Según un estudio del sociólogo Nicolás Guillén, los principales 14 grupos bodegueros destinan al pago de salarios menos del 10 % de su facturación. Por caso, la reconocida Luigi Bosca, destina solo el 6,5 % de sus U$S 22 Millones de facturación anual a pagar salarios con los que los trabajadores no pueden comprar los vinos que producen, que superan los $ 1000 la botella.

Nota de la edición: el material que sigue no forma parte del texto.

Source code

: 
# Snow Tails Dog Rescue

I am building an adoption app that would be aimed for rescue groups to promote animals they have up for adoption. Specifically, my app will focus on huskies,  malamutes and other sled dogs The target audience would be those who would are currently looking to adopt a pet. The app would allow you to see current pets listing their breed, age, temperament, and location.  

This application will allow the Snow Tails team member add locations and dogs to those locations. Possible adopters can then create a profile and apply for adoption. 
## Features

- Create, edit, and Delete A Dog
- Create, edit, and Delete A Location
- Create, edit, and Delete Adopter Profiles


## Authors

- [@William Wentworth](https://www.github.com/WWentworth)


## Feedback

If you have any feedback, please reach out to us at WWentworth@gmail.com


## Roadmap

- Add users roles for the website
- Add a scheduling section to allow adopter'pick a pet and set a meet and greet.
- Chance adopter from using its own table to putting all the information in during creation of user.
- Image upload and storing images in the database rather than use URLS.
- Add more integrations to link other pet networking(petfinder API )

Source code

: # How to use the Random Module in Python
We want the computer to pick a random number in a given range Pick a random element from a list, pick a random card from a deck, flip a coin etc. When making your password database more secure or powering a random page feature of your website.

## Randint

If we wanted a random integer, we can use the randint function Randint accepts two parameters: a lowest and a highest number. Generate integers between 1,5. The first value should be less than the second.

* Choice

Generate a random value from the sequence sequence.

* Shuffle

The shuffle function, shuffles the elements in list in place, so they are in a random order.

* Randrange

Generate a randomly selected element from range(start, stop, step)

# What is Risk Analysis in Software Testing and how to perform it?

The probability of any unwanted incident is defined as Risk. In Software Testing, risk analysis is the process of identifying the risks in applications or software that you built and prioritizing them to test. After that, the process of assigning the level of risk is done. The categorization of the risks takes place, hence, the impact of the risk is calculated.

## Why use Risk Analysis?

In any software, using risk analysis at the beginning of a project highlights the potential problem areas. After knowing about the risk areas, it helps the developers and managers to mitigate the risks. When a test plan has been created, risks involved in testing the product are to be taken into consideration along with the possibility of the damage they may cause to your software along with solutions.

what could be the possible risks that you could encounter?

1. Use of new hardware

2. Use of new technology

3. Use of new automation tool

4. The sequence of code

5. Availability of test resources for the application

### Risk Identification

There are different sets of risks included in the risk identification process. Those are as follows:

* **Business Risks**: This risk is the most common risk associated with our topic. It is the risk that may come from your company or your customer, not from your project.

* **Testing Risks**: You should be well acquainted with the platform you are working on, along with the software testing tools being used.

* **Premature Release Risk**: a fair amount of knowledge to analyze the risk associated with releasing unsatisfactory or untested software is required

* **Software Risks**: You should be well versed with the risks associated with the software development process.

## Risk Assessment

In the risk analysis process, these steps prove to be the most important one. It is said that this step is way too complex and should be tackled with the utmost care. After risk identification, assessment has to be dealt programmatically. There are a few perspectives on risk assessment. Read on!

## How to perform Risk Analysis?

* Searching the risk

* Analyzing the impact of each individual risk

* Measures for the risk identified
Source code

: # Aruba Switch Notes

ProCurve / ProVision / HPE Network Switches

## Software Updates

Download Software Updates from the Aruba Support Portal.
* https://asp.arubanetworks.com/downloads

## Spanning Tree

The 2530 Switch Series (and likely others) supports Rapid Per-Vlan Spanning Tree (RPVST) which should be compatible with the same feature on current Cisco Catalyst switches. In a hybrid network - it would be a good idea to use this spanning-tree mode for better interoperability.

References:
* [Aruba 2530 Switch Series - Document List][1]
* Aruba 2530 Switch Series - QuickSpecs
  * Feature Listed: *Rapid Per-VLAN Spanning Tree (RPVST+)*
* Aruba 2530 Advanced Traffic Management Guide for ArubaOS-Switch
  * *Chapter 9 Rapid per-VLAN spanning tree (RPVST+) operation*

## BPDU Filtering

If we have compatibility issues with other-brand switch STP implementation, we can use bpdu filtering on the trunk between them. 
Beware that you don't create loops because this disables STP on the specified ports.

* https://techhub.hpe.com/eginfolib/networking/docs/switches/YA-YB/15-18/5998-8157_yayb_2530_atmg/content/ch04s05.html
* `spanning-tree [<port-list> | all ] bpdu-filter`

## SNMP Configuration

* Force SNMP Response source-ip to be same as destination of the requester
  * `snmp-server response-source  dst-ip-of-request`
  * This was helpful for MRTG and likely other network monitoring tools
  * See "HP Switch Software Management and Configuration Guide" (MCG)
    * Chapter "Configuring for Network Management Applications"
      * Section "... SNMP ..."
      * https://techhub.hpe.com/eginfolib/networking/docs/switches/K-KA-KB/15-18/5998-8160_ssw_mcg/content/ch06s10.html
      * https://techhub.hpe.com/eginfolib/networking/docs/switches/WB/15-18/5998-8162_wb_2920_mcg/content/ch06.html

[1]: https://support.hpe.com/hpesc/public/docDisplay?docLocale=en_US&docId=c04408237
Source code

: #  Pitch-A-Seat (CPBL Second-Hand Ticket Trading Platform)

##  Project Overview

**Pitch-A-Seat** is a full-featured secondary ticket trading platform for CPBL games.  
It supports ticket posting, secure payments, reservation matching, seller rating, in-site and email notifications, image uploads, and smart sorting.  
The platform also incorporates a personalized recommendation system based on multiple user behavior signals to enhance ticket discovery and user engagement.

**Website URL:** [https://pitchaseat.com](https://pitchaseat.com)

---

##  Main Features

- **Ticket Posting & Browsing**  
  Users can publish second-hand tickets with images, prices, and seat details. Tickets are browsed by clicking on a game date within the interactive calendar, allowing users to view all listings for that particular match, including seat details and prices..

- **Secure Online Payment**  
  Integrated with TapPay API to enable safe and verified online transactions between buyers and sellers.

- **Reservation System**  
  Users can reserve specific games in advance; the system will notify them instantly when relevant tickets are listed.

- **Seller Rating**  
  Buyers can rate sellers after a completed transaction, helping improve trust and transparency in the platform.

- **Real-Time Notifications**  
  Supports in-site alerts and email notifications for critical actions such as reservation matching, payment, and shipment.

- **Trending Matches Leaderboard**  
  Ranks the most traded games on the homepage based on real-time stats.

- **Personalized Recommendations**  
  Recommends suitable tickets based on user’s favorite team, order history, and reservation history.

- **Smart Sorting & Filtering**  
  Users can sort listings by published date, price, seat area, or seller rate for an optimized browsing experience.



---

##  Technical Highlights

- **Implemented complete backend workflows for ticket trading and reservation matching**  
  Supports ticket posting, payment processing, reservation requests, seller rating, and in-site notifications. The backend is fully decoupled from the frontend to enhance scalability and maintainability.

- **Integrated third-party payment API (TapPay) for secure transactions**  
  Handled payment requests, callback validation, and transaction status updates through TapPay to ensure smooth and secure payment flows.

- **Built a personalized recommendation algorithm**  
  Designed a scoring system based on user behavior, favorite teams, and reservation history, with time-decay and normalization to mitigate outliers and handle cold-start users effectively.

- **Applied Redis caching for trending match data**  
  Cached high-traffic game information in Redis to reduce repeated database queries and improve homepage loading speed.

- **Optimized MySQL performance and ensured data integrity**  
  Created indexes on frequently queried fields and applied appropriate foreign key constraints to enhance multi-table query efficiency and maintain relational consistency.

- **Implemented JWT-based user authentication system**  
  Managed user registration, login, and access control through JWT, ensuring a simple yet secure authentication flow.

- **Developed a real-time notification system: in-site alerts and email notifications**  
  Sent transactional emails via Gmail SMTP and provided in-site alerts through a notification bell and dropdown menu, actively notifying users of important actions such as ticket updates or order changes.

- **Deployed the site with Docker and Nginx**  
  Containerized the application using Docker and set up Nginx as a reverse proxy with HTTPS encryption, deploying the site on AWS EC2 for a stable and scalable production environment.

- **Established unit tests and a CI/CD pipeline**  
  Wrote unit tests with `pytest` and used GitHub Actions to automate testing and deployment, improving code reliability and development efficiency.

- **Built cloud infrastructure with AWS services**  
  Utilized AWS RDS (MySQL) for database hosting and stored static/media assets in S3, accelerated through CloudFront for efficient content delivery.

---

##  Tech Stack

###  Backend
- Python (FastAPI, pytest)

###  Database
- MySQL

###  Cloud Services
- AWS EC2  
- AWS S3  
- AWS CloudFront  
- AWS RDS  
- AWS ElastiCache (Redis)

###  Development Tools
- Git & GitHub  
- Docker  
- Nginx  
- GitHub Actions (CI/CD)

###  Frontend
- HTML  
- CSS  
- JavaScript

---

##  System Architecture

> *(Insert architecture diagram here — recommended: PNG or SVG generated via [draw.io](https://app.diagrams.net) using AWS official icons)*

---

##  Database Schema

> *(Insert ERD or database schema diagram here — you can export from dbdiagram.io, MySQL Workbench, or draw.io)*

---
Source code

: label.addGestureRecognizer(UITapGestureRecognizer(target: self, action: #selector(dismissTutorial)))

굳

En las viñas la situación es aún más precaria. No solo cobran menos sueldo, sino que lo hacen en peores condiciones. Muchas veces no registrados, sin elementos de seguridad laboral ni sanitaria, trabajan a la intemperie del frio en invierno y del sol en verano. Allí, el desprecio patronal es brutal.

Esa bronca se siguió acumulando durante la pandemia, cuando en el peor momento sanitario de la provincia, el Gobierno nacional, a pedido del provincial, declaró esenciales a miles de trabajadores vitivinícolas, a expensas de su salud y condiciones de vida, con el único fin de asegurar la cosecha y los negocios de los grandes bodegueros. Fueron los mismos que dejaron varados a cientos de trabajadores golondrina en la terminal de Mendoza sin agua, comida ni la posibilidad de volverse a sus casas luego de trabajar en la cosecha.

A costa de la salud de miles, los grandes bodegueros obtuvieron en 2020 un récrod de exportaciones de vino: se exportaron 395 millones de litros, un 26,7 % mas que el año anterior. El mayor volumen de los últimos 12 años. Más allá de esto, niegan el aumento de salario que exigen los trabajadores y trabajadoras.

A ellos no los pueden engañar, son ellos quienes vieron aumentar la producción, las exportaciones y la facturación de las empresas mientras ofrecen aumentos que no llegar a cubrir lo perdido frente a la inflación.

Ese contraste entre la opulencia de los grandes bodegueros y las condiciones de trabajo que les imponen, entre el valor de su trabajo y lo que (no) pueden comprar con su salario, gestó la organizaciòn, y la solidaridad entre trabajadores de distintas bodegas que son la base sobre la cual se asienta la unión que les permite decir basta y plantarse en las puertas de las bodegas de toda la provincia para dejar en claro que: son ellos quienes hacen posible la vendimia.